* _AIM OF THE TASK_
Search the material for "little" and copy each line in which it is found.

* _SOURCE DATA_
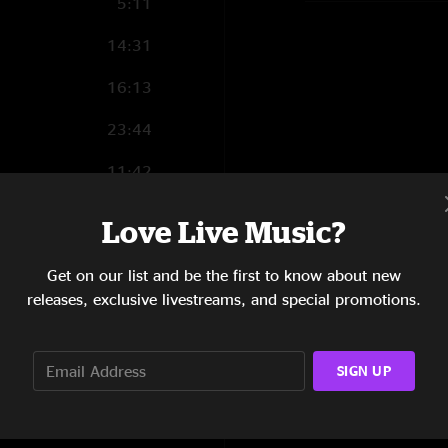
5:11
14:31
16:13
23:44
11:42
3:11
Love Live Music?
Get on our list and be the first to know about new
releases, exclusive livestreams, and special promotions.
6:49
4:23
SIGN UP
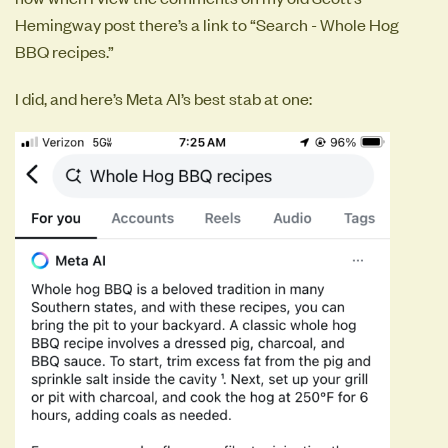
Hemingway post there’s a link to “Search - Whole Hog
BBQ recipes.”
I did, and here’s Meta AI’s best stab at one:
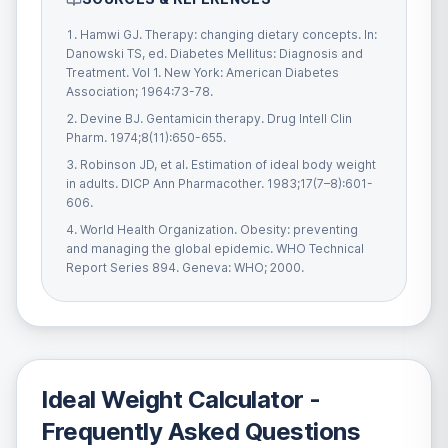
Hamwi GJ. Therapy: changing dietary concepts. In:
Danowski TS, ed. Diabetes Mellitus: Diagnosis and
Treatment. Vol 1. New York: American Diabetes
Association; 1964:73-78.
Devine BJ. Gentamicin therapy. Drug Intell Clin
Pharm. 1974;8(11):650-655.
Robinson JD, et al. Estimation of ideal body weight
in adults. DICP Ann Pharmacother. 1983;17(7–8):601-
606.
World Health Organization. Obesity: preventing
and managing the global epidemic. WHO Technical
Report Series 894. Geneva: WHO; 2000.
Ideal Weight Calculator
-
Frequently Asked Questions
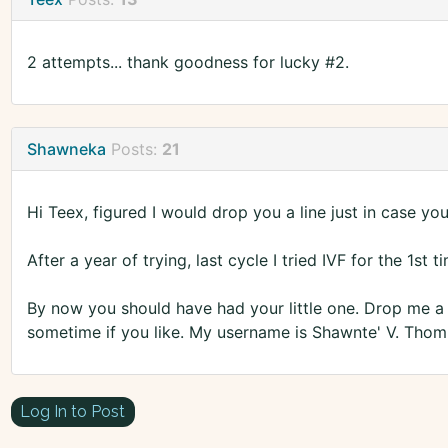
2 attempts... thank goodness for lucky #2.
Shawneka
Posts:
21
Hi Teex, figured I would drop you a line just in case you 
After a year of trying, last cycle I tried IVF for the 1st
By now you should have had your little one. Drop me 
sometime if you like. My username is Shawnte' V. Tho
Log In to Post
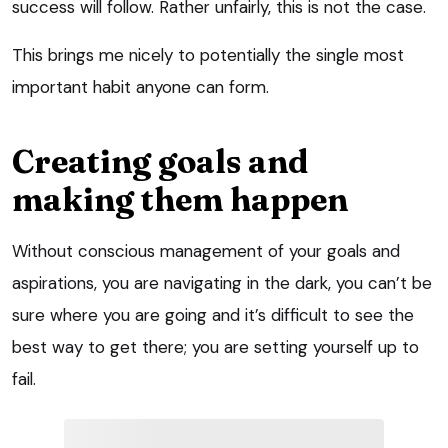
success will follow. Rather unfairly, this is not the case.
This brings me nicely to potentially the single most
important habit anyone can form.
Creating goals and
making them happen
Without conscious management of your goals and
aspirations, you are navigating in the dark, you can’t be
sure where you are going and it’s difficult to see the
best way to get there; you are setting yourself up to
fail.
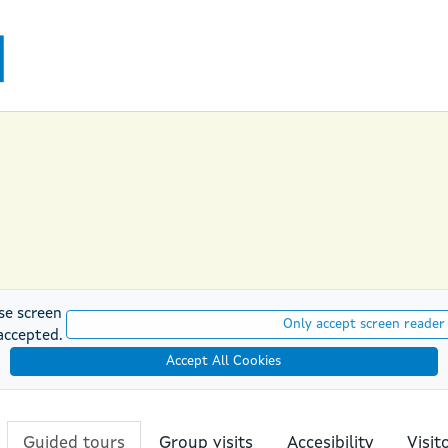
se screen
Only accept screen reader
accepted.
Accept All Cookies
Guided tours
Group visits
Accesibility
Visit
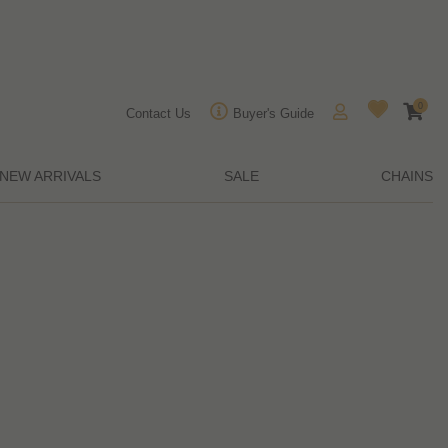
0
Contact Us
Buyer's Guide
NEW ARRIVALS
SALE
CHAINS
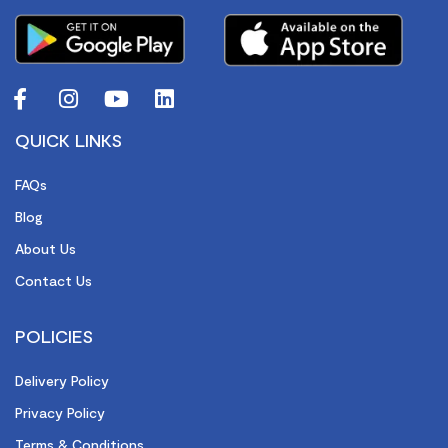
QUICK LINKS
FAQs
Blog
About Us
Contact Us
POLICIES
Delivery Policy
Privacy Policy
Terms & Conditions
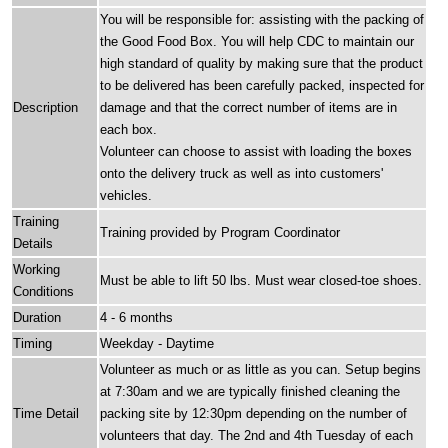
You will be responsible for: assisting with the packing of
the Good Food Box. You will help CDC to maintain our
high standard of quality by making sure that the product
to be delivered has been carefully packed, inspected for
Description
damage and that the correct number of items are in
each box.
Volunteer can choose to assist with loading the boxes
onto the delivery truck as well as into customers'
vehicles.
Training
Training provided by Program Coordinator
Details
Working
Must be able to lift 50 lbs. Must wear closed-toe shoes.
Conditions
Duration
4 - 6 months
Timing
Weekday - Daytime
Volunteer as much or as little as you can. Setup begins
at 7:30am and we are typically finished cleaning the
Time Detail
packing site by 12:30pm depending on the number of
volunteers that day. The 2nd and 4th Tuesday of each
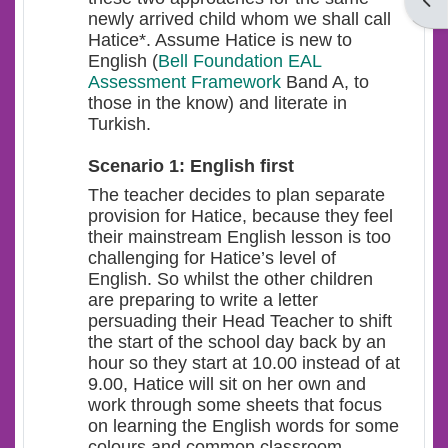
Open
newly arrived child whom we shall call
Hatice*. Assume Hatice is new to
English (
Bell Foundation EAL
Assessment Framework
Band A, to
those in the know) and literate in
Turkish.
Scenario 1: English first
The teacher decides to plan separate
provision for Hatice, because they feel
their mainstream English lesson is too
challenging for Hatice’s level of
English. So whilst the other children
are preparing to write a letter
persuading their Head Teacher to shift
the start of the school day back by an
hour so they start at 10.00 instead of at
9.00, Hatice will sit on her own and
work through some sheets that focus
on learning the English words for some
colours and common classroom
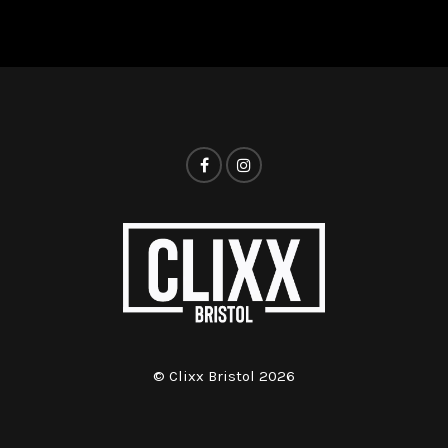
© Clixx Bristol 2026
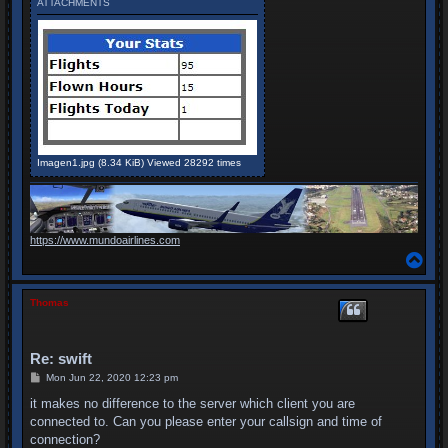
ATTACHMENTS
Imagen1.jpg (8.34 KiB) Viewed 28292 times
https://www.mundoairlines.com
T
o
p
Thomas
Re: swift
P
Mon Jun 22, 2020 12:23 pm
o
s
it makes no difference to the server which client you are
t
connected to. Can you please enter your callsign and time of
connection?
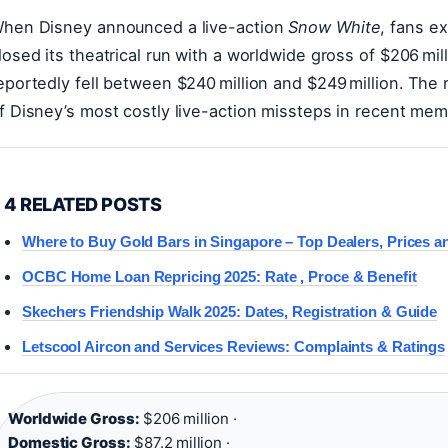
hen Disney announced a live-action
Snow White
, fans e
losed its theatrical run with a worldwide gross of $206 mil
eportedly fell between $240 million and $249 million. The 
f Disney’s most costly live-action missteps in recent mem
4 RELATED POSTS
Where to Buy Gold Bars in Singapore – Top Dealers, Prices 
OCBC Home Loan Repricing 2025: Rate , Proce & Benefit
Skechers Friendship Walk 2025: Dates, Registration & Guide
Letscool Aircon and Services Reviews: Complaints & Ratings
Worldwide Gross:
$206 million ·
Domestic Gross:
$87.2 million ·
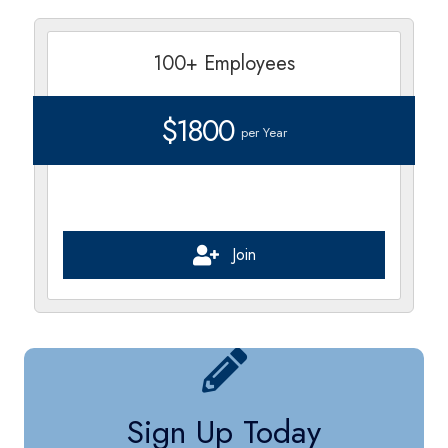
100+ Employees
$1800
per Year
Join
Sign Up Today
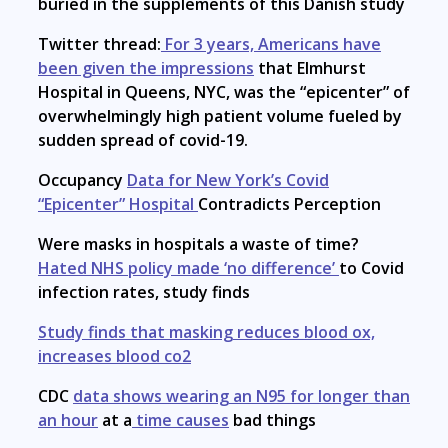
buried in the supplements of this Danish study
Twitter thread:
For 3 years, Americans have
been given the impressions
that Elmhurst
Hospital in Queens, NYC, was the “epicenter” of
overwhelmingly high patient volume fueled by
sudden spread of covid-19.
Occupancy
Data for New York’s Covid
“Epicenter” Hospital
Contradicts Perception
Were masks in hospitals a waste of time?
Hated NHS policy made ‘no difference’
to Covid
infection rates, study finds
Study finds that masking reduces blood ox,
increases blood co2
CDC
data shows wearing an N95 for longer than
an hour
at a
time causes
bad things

* _REPLY_
By now you should have had your little one. Drop me 
Volunteer as much or as little as you can. Setup begins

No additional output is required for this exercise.